Douglas M. Fasciale (born November 5, 1960) is an American lawyer who serves as a justice of the Supreme Court of New Jersey. He is a former judge of the New Jersey Superior Court, Appellate Division. In August 2022, he was appointed by Chief Justice Stuart Rabner as a temporary justice of the Supreme Court of New Jersey. In October 2022, he was confirmed to a permanent position on the court.

== Early life and education ==

Fasciale was born on November 5, 1960, in Hackensack, New Jersey. He received a Bachelor of Arts from Seton Hall University in 1982 and a Juris Doctor from Seton Hall University School of Law in 1986. In May 2023, Fasciale received a Master of Laws degree in judicial studies from Duke University School of Law's Bolch Judicial Institute, a program for sitting judges, and was the graduating class speaker.
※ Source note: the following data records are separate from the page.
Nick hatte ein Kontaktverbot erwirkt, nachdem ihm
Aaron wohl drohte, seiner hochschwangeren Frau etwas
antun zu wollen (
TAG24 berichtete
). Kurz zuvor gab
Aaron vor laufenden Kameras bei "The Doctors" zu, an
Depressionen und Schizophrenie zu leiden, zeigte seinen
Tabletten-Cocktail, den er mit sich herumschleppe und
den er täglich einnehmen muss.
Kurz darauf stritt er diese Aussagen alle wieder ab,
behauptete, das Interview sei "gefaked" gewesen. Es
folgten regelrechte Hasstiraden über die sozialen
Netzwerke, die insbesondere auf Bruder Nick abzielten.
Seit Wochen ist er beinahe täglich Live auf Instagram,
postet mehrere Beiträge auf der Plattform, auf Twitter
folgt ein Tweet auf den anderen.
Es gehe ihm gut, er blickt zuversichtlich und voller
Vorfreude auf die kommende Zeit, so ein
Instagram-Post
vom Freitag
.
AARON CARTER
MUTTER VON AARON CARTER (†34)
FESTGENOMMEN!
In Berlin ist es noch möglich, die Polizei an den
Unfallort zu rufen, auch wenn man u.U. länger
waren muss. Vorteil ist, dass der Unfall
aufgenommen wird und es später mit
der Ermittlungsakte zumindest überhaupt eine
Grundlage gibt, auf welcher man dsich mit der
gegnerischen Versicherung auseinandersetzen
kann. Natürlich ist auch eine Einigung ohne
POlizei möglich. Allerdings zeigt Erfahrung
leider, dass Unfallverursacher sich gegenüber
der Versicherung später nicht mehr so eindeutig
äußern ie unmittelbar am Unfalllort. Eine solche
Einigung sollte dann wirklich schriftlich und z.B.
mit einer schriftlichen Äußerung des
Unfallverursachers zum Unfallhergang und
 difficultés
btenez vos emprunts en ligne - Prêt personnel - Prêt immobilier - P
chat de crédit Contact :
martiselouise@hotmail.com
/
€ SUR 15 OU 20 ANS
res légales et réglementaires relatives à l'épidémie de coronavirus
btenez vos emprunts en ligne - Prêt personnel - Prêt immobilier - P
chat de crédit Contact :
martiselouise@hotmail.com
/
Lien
His Master of Laws thesis, "A Case Study Analyzing How Trial Judge Experience Shapes Intermediate Appellate Review of Discretionary Determinations," was published by the Seton Hall Law Review.

== Career ==

Fasciale was a partner with Hoagland, Longo, Moran, Dunst & Doukas until 2004. He was appointed to the New Jersey Superior Court by Governor Jim McGreevey and assumed office on November 5, 2004. He served in the special civil part of the superior court as well as the family, civil, and criminal parts of the Superior Court, including terms as presiding judge of both the civil and criminal parts. On June 23, 2010, Chief Justice Stuart Rabner announced that Fasciale would be elevated to the appellate division of the superior court, effective August 1, 2010.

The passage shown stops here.